### What to work on:
Could you copy the data word for word, starting at the line that contains "right wrist: (1016, 1185, 15)" and ending at the final line of the data, with both of those lines included?

### Records supplied:
※
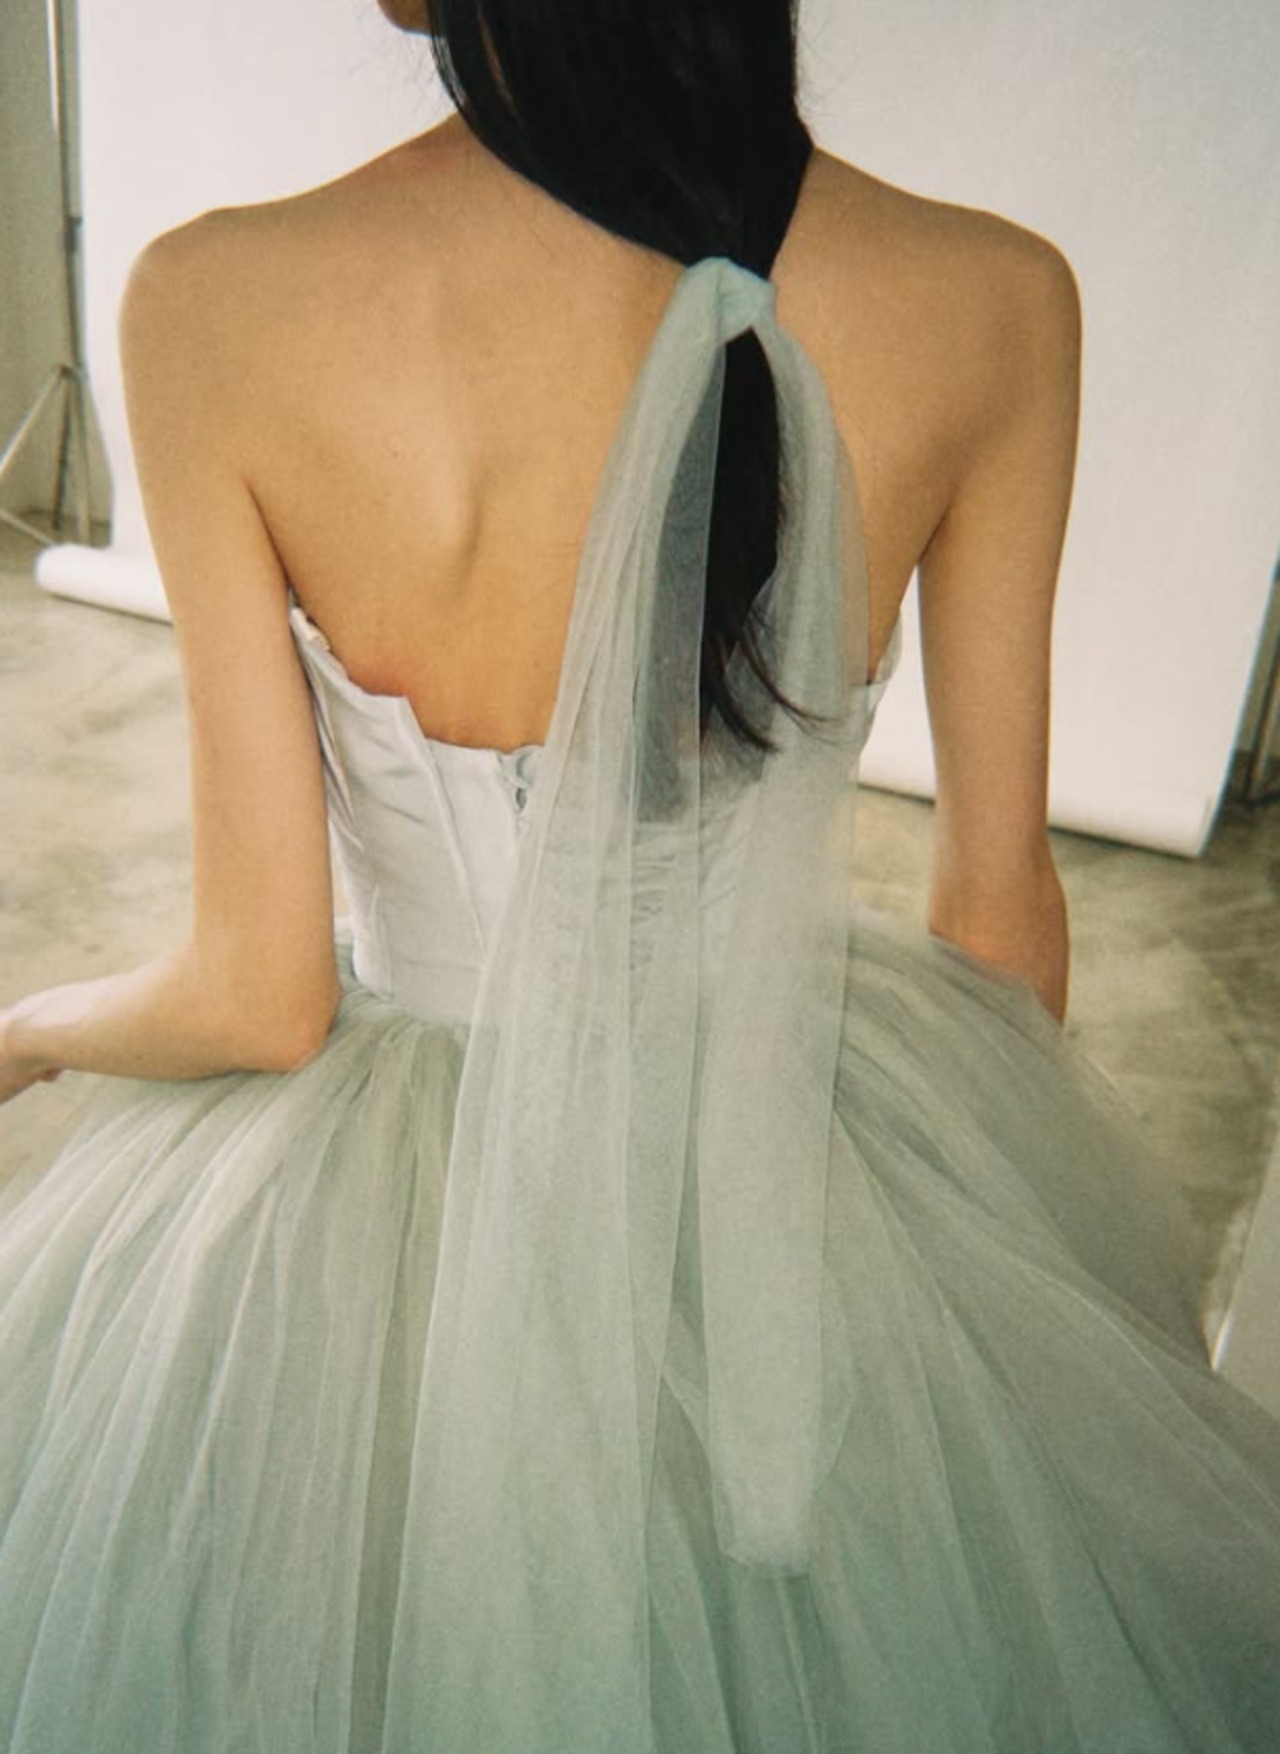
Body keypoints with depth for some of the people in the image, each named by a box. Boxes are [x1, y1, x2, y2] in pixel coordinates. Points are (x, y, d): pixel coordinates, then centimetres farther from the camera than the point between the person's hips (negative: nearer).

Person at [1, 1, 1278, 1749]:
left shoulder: (218, 303, -24)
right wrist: (1016, 1185, 15)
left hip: (387, 1222, -1)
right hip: (806, 1171, 2)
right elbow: (1003, 918, -7)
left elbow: (257, 996, -17)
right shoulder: (994, 300, -18)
※
### Written response:
right wrist: (1016, 1185, 15)
left hip: (387, 1222, -1)
right hip: (806, 1171, 2)
right elbow: (1003, 918, -7)
left elbow: (257, 996, -17)
right shoulder: (994, 300, -18)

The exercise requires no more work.